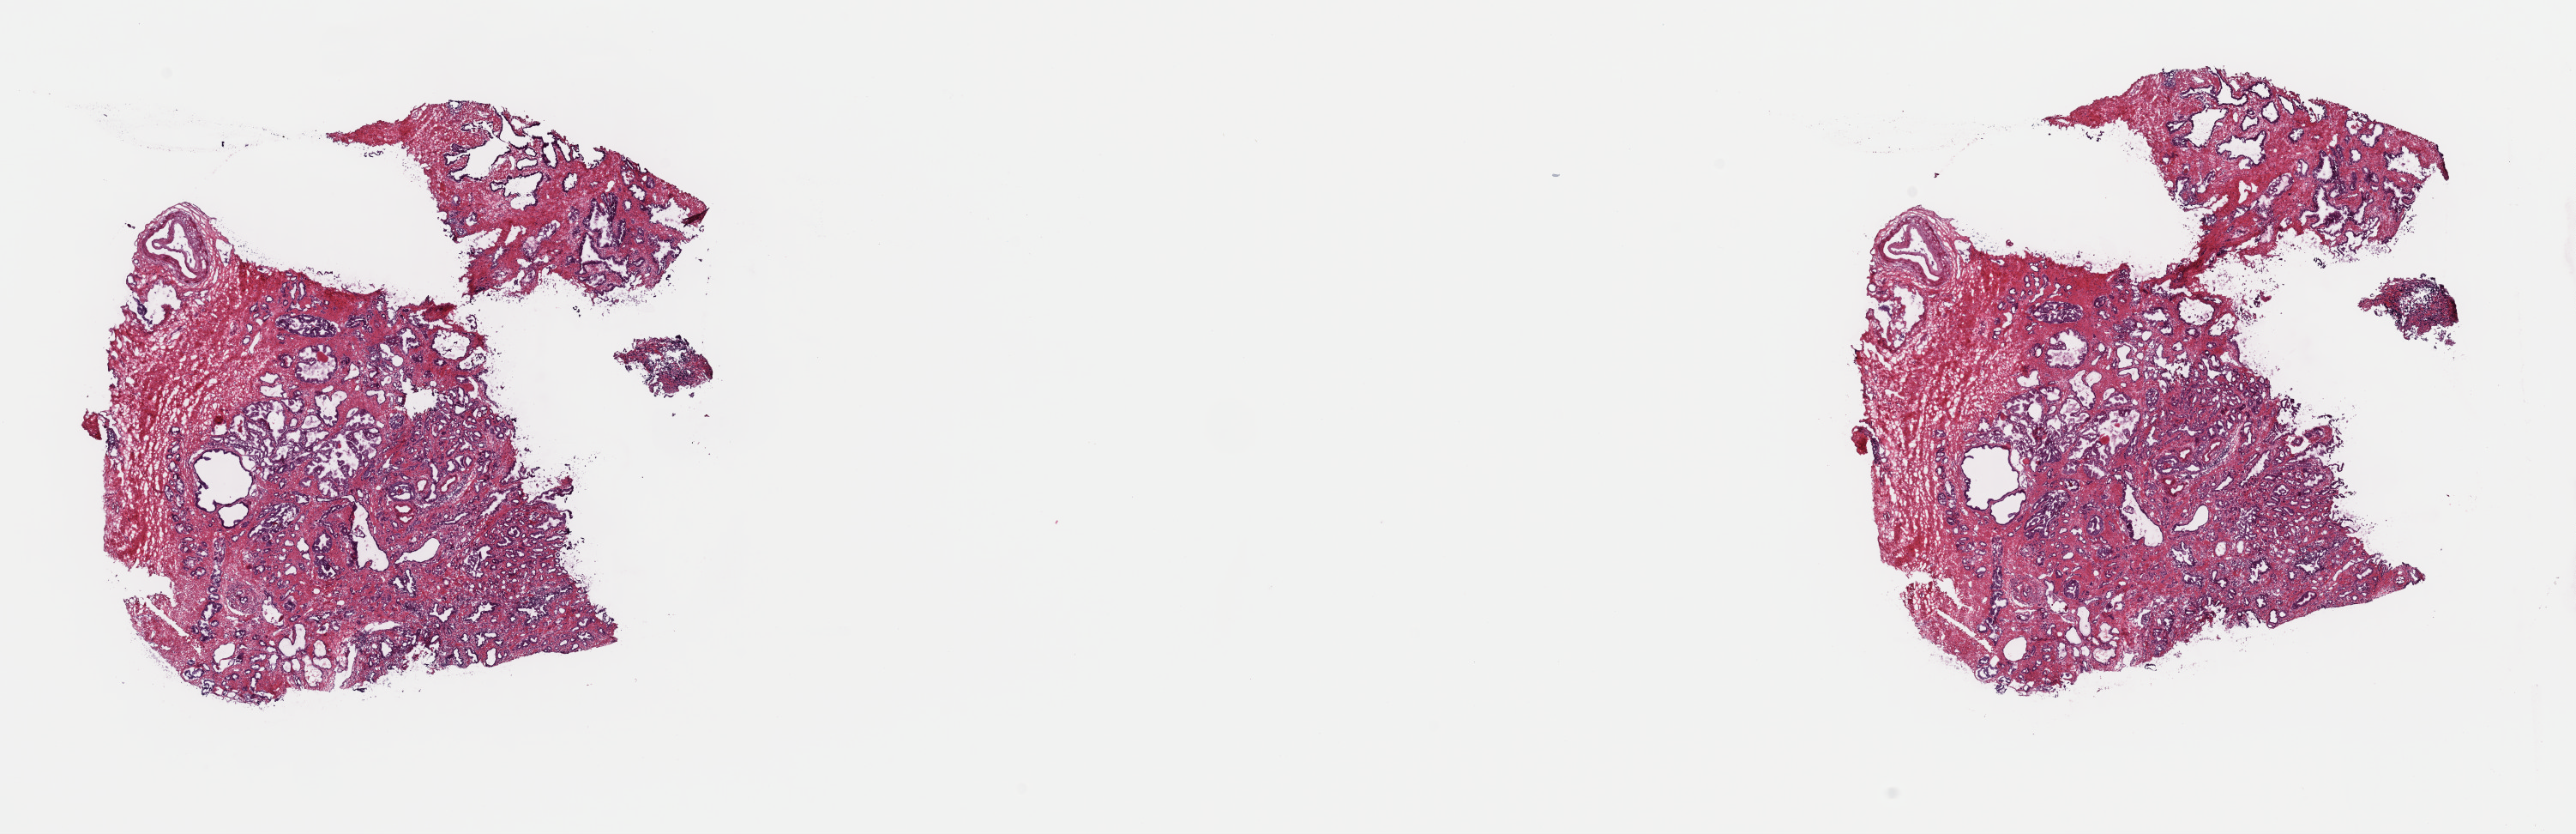
Digitized Hematoxylin and eosin (H&E) stained tissue section (whole slide), low-resolution overview of the scanned area, about 23.7 x 7.7 mm (acquisition: 40x scan), frozen section from the top of the tissue portion, primary tumour sample from the prostate. Patient: male, age at initial diagnosis 65 years.
Pathologic diagnosis: Adenocarcinoma, NOS (prostate gland).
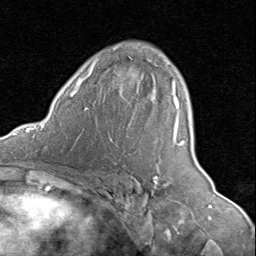
Breast MRI (dynamic contrast-enhanced), one axial slice; slice 54 of 80 in the series (ordered by position); cropped to one breast; dynamic contrast-enhanced series, time point 2 of 8 at this slice position (early post-contrast); 1.5 T; TE 1.7 ms, TR 4.5 ms; 256 × 256 image matrix, field of view 180 × 180 mm. Female patient.
Structures marked on this image (semi-automatically segmented with operator editing):
- enhancing-tissue mask used for the functional tumour volume (all voxels passing the contrast-enhancement thresholds inside the analysis volume; usually the tumour): bounding box (x1, y1, x2, y2) in pixels: (155, 81, 185, 178)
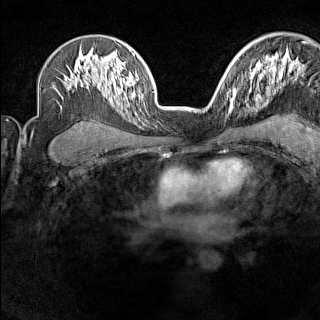
Breast MRI (dynamic contrast-enhanced), one axial slice. Slice 100 of 160 in the series (ordered by position). Dynamic contrast-enhanced series, time point 2 of 7 at this slice position (early post-contrast). 1.5 T. TE 1.8 ms, TR 5 ms. 1 mm slice thickness. 320 × 320 image matrix, field of view 267 × 267 mm. Female patient.
Structures marked on this image (semi-automatic segmentation, software-assisted and operator-edited):
- enhancing-tissue mask used for the functional tumour volume (all voxels passing the contrast-enhancement thresholds inside the analysis volume; usually the tumour): bounding box <227,91,236,114> (left, top, right, bottom; pixels)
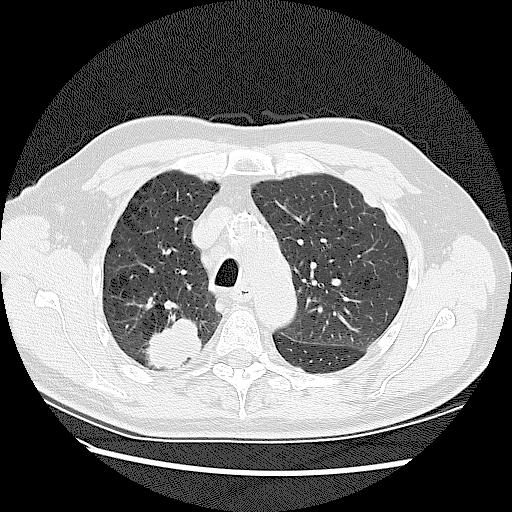
Chest CT (low-dose screening protocol), one axial image. Baseline screening round. Lung window (W 1500 / L -600 HU). 2.5 mm slice thickness. 120 kVp. Slice 36 of 128 in the series. Male participant, aged 72 years at enrolment. Current smoker at enrolment.
Expert reader's lesion annotation, bounding box [x1, y1, x2, y2] px = [138, 311, 213, 376]. The screening reader recorded 2 non-calcified nodules or masses ≥4 mm on this exam; which of them this box marks is not recorded. Participant outcome: lung cancer diagnosed 42 days after this screen — adenocarcinoma, NOS, right upper lobe, stage IV (AJCC 6th edition), 45 mm at pathology.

--- --- ---

TASK DIRECTIONS:
The whole listing is to be written out exactly; the pictures stay out of the copy.

FINISHED TASK:
Digitized Hematoxylin and eosin (H&E) stained tissue section (whole slide), low-resolution overview of the scanned area, about 23.7 x 7.7 mm (acquisition: 40x scan), frozen section from the top of the tissue portion, primary tumour sample from the prostate. Patient: male, age at initial diagnosis 65 years.
Pathologic diagnosis: Adenocarcinoma, NOS (prostate gland).
Breast MRI (dynamic contrast-enhanced), one axial slice; slice 54 of 80 in the series (ordered by position); cropped to one breast; dynamic contrast-enhanced series, time point 2 of 8 at this slice position (early post-contrast); 1.5 T; TE 1.7 ms, TR 4.5 ms; 256 × 256 image matrix, field of view 180 × 180 mm. Female patient.
Structures marked on this image (semi-automatically segmented with operator editing):
- enhancing-tissue mask used for the functional tumour volume (all voxels passing the contrast-enhancement thresholds inside the analysis volume; usually the tumour): bounding box (x1, y1, x2, y2) in pixels: (155, 81, 185, 178)
Breast MRI (dynamic contrast-enhanced), one axial slice. Slice 100 of 160 in the series (ordered by position). Dynamic contrast-enhanced series, time point 2 of 7 at this slice position (early post-contrast). 1.5 T. TE 1.8 ms, TR 5 ms. 1 mm slice thickness. 320 × 320 image matrix, field of view 267 × 267 mm. Female patient.
Structures marked on this image (semi-automatic segmentation, software-assisted and operator-edited):
- enhancing-tissue mask used for the functional tumour volume (all voxels passing the contrast-enhancement thresholds inside the analysis volume; usually the tumour): bounding box <227,91,236,114> (left, top, right, bottom; pixels)
Chest CT (low-dose screening protocol), one axial image. Baseline screening round. Lung window (W 1500 / L -600 HU). 2.5 mm slice thickness. 120 kVp. Slice 36 of 128 in the series. Male participant, aged 72 years at enrolment. Current smoker at enrolment.
Expert reader's lesion annotation, bounding box [x1, y1, x2, y2] px = [138, 311, 213, 376]. The screening reader recorded 2 non-calcified nodules or masses ≥4 mm on this exam; which of them this box marks is not recorded. Participant outcome: lung cancer diagnosed 42 days after this screen — adenocarcinoma, NOS, right upper lobe, stage IV (AJCC 6th edition), 45 mm at pathology.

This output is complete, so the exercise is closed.